State park in Steuben County, New York

Stony Brook State Park is a 568 acre state park located in Steuben County, New York. It is located south of Dansville, Livingston County, New York Dansville, Steuben County, New York on New York State Route 36.

==History==
Stony Brook became a summer tourist spot in the late 19th century, following the construction of a railroad in 1883. The resort fell into decline by the 1920s. New York state resurrected the area by buying the land and establishing the state park in 1928.

Stony Brook was enhanced in the 1930s by improvements constructed by the Civilian Conservation Corps and the Works Progress Administration. The footprint of these government programs is evident throughout the park in the form of hiking paths, bridges, picnic areas, and buildings.

==Park description and facilities==
The signature attraction of the park is the eponymous brook, which is an example of small, post-glacial streams in the Finger Lakes area. The small creeks and brooks in this area cut through the Great Lakes-area escarpments following retreat of the ice age glaciers, creating deep, narrow gorges, with many waterfalls, which are uncommonly accessible.
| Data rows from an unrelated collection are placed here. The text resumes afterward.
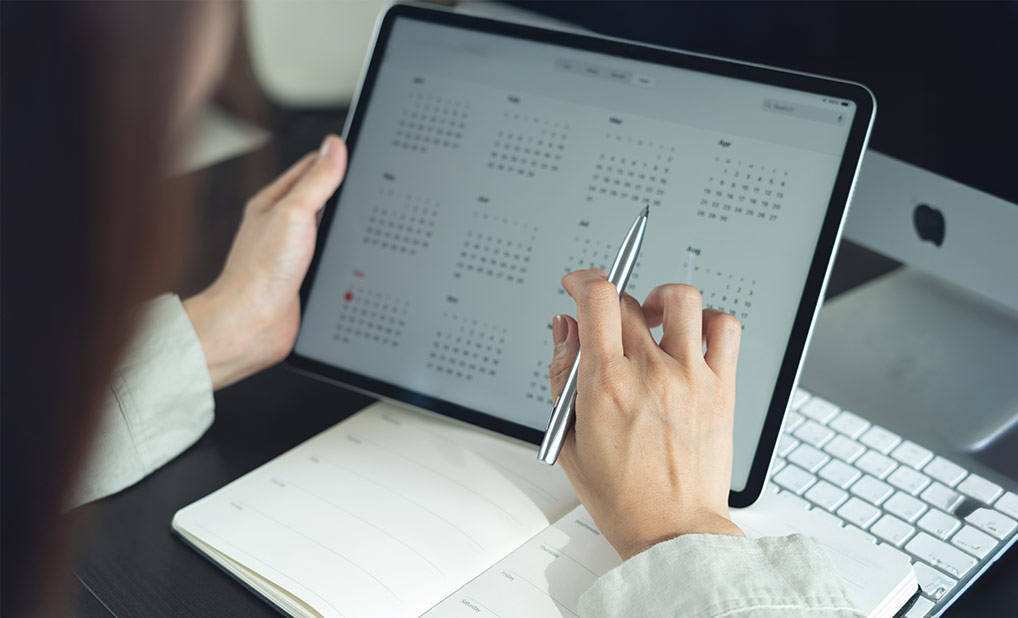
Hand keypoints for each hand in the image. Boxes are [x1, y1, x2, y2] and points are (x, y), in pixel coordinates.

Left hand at [183, 135, 346, 388]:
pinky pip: (330, 260)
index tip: (356, 148)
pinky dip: (344, 256)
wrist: (252, 324)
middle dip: (343, 192)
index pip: (308, 169)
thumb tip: (334, 146)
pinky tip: (356, 256)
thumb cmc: (260, 272)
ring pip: (327, 231)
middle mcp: (281, 227)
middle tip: (368, 180)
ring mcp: (293, 255)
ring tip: (365, 216)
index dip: (333, 158)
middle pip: (320, 200)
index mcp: (272, 203)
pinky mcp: (304, 280)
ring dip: (344, 228)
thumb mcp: (294, 213)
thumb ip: (317, 180)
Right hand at [549, 269, 744, 559]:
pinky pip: (725, 328)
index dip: (581, 279)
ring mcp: (690, 376)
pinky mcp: (722, 387)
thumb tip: (564, 329)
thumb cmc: (623, 497)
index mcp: (606, 384)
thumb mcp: (570, 438)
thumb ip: (562, 374)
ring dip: (661, 299)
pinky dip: (708, 319)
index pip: (596, 298)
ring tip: (653, 317)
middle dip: (610, 304)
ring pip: (682, 300)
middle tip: (607, 326)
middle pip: (628, 301)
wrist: (674, 531)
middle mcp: (650, 372)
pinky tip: (691, 335)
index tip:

Initially 250 acre, the park is now 568 acre. It offers two stream-fed swimming pools, picnic tables and pavilions, a playground, a nature trail, hiking, fishing and bow-hunting (deer), a campground with tent and trailer sites, and cross-country skiing. The park has an upper and lower entrance, connected only by Route 36 and trails.

As do some other parks in the region, such as Fillmore Glen State Park, Robert H. Treman State Park, and Buttermilk Falls State Park, the park features a semi-natural swimming pool, created by a small dam constructed in the lower reaches of the stream.